* _Task objective_:
Across the data below, state how many lines hold "Jahren", and reply with nothing but that number.

* _Materials provided_:
---
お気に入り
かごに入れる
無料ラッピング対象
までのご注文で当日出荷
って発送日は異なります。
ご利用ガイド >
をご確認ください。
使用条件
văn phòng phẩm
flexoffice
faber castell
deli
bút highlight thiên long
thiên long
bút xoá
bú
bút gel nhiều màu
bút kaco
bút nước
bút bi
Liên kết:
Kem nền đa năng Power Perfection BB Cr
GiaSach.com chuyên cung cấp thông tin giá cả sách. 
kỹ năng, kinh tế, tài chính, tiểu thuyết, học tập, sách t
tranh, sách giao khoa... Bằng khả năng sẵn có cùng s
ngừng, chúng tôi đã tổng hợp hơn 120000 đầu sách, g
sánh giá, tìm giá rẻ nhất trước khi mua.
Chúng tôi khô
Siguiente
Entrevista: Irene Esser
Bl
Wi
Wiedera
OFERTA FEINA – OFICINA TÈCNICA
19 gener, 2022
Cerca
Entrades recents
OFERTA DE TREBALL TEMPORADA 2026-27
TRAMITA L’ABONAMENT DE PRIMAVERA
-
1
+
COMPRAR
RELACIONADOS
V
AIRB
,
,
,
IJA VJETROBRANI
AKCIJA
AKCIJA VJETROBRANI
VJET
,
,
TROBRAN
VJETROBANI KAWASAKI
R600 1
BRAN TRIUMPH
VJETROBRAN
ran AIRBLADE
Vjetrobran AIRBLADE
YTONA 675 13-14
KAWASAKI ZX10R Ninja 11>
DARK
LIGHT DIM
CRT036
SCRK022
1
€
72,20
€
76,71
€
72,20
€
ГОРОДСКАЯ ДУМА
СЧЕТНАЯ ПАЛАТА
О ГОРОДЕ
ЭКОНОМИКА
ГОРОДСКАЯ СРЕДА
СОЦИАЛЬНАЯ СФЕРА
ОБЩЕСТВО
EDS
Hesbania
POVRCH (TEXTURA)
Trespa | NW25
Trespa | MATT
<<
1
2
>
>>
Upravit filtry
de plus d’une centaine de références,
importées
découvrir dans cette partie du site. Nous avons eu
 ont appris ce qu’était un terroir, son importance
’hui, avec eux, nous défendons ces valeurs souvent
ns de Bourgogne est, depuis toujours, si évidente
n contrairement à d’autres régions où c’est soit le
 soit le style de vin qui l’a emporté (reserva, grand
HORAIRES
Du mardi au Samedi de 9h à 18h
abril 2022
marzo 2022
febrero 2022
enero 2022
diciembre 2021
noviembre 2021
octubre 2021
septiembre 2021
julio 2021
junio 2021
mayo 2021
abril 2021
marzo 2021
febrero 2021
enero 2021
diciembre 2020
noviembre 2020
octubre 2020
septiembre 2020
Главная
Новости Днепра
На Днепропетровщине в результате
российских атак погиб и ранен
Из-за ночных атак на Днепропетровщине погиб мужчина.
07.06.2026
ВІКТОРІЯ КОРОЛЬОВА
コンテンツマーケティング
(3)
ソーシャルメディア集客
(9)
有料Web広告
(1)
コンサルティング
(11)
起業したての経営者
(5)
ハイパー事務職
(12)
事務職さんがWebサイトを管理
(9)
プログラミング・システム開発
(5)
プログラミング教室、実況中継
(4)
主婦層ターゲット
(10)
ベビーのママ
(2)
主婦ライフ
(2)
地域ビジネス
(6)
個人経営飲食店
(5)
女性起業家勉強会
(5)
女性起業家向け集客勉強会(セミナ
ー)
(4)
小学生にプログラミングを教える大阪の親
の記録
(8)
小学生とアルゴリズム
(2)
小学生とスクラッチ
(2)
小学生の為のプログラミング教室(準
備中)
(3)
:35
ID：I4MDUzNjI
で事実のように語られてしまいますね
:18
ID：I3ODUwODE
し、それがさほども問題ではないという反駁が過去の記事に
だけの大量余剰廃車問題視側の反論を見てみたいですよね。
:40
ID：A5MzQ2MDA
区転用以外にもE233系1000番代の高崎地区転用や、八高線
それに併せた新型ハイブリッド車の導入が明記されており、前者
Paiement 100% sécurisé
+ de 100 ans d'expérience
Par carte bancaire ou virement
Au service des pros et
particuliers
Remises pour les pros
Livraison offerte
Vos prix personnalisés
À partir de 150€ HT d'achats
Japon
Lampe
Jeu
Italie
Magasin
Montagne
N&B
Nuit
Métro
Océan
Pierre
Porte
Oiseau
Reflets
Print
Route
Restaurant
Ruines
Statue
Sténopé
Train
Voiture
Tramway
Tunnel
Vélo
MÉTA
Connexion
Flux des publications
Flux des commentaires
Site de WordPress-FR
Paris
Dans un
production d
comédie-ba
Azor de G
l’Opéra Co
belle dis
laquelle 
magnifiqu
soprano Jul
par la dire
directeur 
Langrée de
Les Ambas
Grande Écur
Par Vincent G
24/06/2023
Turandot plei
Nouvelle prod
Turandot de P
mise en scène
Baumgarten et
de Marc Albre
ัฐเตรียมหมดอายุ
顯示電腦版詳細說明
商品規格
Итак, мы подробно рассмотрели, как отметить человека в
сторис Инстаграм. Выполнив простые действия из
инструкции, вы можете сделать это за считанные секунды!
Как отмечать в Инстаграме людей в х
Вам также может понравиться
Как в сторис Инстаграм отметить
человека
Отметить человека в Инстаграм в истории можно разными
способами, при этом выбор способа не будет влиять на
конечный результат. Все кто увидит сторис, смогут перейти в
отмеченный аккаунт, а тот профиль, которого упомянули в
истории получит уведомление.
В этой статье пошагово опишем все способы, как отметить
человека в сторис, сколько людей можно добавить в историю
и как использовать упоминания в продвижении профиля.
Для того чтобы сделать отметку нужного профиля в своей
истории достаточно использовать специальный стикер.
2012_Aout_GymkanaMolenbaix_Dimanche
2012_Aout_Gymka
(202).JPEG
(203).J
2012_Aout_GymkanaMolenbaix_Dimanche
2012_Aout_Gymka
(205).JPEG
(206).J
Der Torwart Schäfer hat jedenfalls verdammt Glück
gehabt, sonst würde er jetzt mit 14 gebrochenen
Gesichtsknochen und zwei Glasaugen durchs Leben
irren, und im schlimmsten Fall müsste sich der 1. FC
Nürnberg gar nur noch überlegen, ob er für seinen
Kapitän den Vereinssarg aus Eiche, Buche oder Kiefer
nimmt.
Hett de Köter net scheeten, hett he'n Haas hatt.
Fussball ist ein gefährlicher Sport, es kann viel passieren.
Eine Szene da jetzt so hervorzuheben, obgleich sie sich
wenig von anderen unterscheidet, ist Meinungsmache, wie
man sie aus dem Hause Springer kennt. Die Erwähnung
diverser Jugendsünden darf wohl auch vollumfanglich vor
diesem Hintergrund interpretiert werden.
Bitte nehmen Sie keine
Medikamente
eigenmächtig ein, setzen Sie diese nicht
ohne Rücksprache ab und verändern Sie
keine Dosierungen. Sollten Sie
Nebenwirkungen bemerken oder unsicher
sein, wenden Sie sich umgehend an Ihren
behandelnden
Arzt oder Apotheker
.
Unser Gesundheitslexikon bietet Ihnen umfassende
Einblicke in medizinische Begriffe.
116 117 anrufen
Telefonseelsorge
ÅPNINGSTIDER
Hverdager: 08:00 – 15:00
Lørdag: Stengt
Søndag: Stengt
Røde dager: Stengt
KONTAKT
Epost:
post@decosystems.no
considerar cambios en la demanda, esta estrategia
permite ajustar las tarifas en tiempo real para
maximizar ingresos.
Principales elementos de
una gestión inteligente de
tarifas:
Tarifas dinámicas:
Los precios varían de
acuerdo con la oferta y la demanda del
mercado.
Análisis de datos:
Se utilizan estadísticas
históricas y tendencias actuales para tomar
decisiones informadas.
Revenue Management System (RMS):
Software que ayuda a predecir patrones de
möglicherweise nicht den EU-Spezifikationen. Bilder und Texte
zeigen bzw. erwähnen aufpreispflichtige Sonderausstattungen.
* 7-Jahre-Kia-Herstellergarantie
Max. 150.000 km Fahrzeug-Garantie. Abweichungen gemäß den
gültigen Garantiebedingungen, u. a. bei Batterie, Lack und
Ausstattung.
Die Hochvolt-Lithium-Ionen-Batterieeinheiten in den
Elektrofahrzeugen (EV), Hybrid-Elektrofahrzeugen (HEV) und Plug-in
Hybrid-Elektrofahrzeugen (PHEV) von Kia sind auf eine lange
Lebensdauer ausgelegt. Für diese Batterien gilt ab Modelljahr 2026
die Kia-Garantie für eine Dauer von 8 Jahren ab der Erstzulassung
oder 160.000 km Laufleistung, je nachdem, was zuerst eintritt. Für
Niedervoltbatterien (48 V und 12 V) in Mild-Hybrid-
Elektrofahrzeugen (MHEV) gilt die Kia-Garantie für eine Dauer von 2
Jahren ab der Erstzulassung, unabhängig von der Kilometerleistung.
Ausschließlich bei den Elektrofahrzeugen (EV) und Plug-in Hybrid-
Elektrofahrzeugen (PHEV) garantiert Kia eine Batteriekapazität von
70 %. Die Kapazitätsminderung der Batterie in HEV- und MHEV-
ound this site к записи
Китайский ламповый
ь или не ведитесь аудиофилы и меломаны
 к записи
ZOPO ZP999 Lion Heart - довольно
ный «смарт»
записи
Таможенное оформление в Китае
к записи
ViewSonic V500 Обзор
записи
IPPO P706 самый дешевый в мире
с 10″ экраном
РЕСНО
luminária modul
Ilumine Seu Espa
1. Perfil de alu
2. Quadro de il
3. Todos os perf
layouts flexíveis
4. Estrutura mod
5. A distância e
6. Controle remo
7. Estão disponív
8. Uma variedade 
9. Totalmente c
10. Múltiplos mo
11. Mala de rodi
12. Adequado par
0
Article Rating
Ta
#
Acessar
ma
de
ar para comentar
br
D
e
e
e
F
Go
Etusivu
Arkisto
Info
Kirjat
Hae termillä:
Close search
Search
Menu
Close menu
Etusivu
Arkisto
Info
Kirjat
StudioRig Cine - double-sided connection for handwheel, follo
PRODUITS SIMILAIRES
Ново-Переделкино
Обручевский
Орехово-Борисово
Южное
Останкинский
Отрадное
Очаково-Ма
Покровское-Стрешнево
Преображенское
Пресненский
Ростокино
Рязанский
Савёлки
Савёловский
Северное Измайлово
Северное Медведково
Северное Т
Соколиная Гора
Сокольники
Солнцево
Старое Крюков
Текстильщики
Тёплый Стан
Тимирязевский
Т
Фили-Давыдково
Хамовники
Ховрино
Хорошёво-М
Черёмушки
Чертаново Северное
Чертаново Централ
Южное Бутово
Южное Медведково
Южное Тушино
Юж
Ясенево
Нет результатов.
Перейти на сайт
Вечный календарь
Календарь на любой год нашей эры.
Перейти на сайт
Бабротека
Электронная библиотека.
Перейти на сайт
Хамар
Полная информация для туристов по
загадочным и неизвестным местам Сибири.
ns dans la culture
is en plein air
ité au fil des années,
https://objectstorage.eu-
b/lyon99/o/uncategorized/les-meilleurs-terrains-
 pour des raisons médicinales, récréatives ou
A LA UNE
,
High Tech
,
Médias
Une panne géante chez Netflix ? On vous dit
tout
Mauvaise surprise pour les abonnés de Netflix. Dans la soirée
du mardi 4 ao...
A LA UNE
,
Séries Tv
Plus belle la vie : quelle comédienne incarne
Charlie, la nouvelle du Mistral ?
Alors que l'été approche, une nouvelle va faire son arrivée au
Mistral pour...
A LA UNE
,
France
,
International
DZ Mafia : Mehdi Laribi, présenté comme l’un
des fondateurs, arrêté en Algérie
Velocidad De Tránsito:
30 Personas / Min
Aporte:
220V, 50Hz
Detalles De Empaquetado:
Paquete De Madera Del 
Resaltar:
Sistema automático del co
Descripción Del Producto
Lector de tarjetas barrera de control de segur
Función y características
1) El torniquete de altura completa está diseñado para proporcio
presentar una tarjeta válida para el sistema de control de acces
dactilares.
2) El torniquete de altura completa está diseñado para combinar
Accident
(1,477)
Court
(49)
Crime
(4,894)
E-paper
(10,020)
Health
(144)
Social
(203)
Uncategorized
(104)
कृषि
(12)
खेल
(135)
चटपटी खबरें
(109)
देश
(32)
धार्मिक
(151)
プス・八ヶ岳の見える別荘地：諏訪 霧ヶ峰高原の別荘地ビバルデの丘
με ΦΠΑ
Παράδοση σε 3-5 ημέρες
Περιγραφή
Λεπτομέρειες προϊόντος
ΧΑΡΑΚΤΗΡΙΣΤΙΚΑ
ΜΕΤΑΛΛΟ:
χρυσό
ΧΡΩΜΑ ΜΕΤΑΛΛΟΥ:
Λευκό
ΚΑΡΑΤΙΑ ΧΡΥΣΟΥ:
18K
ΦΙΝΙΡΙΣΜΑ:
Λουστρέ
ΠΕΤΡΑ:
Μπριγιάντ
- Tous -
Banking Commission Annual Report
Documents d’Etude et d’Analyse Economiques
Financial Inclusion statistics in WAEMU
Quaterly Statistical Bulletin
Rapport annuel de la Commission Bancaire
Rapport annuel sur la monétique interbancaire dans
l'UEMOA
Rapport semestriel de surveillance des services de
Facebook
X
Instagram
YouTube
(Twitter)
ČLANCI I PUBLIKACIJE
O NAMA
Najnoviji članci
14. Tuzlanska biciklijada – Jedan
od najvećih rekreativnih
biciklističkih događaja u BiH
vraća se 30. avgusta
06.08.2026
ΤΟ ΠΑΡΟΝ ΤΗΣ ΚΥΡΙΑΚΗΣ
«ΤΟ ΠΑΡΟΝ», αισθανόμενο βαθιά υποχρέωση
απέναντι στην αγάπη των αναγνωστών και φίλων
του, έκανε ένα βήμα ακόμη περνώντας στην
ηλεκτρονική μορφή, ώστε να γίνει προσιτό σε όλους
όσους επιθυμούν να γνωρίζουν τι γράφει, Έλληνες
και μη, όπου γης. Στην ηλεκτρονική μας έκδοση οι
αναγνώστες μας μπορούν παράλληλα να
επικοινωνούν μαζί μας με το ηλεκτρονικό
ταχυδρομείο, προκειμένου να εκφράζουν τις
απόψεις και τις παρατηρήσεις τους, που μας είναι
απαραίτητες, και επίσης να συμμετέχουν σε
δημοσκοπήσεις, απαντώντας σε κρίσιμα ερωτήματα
---
* _Task solution_:
2